■ Problems to solve ■
1) Reproduce the passage of the collation URIs text from "In Saxon XSLT" to "for more details.".
2) Answer these questions from the collation URIs text:
(a) Which specifications leave the details of collation URIs entirely implementation-defined?
(b) Which two characters can separate the query parameters in a directly constructed collation URI?
(c) What must the class named with the class keyword implement?

■ Reading passage ■
****
Collation URIs

Collations used for comparing strings can be specified by means of a URI. A collation URI may be used as an argument to many of the standard functions, and also as an attribute of xsl:sort in XSLT, and in the order by clause of a FLWOR expression in XQuery.

The W3C specifications leave the details of collation URIs entirely implementation-defined. This section explains the collation URIs that can be used with Saxon.

In Saxon XSLT stylesheets, collations may be described using a saxon:collation element as a top-level declaration in the stylesheet. In this case the value of the name attribute of the saxon:collation may be used as a collation URI. There is no constraint on the form this URI takes, indeed there is no requirement that it be a legal URI. See saxon:collation for more details.

A collation URI may also be constructed directly. This enables collation URIs to be used in XPath and XQuery applications as well as in XSLT stylesheets. Such a collation URI takes the form http://saxon.sf.net/collation?keyword=value;keyword=value;.... The query parameters in the URI can be separated either by ampersands or semicolons, but semicolons are usually more convenient. The keywords available are as follows:

keyword

values

effect

class

fully-qualified Java class name of a class that implements java.util.Comparator.
****
■ Given entries ■
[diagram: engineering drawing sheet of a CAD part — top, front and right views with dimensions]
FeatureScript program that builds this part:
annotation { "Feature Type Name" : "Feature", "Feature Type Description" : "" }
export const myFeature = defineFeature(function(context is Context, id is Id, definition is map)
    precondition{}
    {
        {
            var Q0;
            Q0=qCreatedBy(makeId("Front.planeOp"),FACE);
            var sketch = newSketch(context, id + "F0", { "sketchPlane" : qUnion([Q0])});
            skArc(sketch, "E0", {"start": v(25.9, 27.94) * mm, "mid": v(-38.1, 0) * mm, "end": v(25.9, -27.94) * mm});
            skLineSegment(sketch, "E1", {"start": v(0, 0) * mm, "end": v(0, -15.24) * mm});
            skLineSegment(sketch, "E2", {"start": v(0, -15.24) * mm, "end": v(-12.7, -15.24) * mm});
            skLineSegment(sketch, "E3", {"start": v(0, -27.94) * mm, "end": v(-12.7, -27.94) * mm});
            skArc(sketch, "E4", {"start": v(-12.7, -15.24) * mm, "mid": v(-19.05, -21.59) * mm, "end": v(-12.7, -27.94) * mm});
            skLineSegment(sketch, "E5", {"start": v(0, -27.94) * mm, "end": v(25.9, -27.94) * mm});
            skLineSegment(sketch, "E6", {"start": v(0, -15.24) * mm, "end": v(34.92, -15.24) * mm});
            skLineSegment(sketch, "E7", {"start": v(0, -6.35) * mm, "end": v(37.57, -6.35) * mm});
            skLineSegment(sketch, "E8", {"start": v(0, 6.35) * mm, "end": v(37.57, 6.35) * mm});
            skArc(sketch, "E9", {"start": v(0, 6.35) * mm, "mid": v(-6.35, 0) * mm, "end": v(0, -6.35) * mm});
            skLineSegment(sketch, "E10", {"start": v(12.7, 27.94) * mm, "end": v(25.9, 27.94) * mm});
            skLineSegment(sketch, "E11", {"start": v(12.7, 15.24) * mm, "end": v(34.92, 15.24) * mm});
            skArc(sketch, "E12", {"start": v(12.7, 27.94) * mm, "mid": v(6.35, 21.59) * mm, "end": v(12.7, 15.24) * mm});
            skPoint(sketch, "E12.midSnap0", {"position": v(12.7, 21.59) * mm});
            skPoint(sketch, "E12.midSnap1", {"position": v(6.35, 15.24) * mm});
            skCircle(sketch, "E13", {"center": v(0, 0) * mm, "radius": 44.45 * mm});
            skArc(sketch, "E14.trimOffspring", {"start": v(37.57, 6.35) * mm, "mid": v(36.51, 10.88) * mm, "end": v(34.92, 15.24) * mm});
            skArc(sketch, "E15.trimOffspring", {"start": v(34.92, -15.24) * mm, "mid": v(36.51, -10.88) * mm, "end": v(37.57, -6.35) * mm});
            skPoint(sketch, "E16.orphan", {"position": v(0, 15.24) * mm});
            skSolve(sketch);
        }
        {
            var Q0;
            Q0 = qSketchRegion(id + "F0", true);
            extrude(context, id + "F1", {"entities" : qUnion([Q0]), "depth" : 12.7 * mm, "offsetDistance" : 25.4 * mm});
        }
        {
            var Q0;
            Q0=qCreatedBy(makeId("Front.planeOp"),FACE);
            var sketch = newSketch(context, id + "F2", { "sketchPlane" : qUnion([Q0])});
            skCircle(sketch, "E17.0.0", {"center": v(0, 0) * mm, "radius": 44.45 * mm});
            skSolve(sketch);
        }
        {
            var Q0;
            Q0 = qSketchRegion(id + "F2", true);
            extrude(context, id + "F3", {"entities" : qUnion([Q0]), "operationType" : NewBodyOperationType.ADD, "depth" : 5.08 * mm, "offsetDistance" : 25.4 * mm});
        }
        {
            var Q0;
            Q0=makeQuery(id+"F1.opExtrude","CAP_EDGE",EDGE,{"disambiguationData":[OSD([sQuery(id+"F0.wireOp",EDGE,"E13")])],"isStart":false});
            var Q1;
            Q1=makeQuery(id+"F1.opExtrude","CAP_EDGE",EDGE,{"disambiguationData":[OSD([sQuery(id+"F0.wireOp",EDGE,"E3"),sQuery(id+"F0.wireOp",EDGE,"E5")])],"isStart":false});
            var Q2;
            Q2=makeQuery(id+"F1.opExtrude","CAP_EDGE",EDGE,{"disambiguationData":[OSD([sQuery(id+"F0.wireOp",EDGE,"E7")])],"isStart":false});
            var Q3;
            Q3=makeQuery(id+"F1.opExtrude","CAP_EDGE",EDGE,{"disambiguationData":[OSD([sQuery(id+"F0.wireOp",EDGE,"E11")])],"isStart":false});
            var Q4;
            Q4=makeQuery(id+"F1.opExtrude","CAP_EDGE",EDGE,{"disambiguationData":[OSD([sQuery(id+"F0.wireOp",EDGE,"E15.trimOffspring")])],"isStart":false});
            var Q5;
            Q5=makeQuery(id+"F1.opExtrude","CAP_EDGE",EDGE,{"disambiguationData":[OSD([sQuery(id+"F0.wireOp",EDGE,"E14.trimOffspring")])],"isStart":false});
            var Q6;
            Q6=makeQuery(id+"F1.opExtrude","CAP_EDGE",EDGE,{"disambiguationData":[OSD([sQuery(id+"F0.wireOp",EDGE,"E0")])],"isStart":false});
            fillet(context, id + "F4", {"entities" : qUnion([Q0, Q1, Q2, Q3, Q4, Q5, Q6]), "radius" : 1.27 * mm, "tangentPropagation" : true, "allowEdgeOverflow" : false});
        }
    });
****
■ Per-task outputs ■
1)
In Saxon XSLT stylesheets, collations may be described using a saxon:collation element as a top-level declaration in the stylesheet. In this case the value of the name attribute of the saxon:collation may be used as a collation URI. There is no constraint on the form this URI takes, indeed there is no requirement that it be a legal URI. See saxon:collation for more details.

2)
(a) The W3C specifications.
(b) Ampersands or semicolons.
(c) java.util.Comparator.